§ **What you will do**: Please find all lines containing "worn" in the listing below and copy them.
----
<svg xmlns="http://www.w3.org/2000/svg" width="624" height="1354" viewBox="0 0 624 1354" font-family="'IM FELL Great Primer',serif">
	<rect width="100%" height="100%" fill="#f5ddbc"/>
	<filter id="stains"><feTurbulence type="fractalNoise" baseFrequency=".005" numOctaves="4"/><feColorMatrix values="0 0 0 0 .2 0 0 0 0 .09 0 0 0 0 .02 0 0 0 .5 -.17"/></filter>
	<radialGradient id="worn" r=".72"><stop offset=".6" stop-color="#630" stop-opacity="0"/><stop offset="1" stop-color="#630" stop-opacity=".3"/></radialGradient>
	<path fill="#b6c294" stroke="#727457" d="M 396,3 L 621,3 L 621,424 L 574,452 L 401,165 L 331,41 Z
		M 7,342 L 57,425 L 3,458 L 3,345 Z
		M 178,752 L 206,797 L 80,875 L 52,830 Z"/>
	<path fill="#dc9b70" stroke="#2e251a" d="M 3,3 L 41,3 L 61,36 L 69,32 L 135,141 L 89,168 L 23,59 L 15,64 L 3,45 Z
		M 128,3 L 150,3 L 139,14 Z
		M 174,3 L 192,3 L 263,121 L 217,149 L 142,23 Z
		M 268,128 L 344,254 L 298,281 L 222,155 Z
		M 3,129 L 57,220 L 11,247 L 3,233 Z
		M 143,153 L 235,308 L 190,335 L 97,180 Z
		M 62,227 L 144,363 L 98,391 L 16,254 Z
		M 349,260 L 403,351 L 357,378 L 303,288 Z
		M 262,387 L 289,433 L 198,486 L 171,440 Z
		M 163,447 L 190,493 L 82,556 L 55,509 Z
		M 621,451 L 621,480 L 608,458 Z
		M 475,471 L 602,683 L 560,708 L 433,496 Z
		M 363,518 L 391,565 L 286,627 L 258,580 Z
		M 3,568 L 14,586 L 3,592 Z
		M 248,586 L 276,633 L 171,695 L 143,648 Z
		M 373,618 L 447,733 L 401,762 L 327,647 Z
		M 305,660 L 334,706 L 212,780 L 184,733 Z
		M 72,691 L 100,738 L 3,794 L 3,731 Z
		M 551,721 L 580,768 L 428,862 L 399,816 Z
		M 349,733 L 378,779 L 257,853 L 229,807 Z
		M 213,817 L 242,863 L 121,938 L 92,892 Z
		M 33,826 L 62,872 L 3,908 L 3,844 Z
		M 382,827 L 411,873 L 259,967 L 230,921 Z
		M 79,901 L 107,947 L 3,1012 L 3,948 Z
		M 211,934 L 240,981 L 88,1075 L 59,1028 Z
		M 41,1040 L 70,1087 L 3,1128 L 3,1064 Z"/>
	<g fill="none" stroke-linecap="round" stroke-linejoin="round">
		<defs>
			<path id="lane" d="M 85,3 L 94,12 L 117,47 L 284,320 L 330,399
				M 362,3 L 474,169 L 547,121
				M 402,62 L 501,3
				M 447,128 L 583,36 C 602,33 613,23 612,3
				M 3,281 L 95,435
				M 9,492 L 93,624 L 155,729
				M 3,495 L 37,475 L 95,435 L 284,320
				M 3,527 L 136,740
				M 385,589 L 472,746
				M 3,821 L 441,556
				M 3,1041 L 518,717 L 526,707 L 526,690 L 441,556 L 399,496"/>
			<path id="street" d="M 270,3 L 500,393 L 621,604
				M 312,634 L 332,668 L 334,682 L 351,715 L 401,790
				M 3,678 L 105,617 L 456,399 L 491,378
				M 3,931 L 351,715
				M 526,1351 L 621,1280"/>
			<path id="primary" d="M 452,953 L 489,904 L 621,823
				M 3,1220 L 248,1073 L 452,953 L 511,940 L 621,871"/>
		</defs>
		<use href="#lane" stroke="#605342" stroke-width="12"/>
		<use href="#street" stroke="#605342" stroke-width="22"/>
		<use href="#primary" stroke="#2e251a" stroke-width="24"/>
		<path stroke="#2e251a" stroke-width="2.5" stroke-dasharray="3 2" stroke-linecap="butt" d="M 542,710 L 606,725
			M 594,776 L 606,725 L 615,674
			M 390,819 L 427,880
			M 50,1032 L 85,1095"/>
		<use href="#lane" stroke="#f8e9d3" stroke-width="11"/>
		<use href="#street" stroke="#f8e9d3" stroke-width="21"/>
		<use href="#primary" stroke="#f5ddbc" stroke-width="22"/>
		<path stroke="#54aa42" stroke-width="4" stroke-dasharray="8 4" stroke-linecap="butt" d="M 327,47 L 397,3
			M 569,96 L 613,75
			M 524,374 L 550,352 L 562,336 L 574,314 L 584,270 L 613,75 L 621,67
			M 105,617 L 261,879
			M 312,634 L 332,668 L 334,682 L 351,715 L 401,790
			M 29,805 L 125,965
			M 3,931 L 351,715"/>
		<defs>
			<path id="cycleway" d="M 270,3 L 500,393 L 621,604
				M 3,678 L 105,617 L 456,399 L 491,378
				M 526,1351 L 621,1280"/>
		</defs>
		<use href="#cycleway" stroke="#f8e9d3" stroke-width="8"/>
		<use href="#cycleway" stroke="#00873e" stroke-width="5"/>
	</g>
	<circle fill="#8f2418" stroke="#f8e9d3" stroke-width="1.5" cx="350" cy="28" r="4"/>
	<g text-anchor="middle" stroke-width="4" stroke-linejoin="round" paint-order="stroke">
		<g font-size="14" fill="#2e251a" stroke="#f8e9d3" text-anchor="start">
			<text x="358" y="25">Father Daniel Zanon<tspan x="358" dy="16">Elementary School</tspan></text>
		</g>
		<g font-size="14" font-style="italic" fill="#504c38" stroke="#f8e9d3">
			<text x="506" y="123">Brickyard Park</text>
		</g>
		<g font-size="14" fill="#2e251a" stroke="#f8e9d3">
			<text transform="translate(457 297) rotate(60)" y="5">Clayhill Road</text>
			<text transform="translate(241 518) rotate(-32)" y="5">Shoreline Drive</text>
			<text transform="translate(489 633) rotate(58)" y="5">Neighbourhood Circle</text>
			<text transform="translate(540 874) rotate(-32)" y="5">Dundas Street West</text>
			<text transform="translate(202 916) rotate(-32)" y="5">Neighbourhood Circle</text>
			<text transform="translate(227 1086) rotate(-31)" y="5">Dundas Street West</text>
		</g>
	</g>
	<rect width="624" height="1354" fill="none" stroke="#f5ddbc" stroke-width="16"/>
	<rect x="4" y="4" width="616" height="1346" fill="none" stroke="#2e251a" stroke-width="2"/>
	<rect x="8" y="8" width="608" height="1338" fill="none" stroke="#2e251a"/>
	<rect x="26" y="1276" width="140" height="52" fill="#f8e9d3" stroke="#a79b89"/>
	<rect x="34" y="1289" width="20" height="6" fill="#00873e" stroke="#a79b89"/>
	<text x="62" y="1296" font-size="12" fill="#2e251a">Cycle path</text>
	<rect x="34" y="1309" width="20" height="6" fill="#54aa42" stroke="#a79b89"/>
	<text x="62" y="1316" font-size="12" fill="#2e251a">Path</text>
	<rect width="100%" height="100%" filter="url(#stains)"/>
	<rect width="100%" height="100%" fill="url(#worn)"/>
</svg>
----
§ **Task response**:
	<radialGradient id="worn" r=".72"><stop offset=".6" stop-color="#630" stop-opacity="0"/><stop offset="1" stop-color="#630" stop-opacity=".3"/></radialGradient>
	<rect width="100%" height="100%" fill="url(#worn)"/>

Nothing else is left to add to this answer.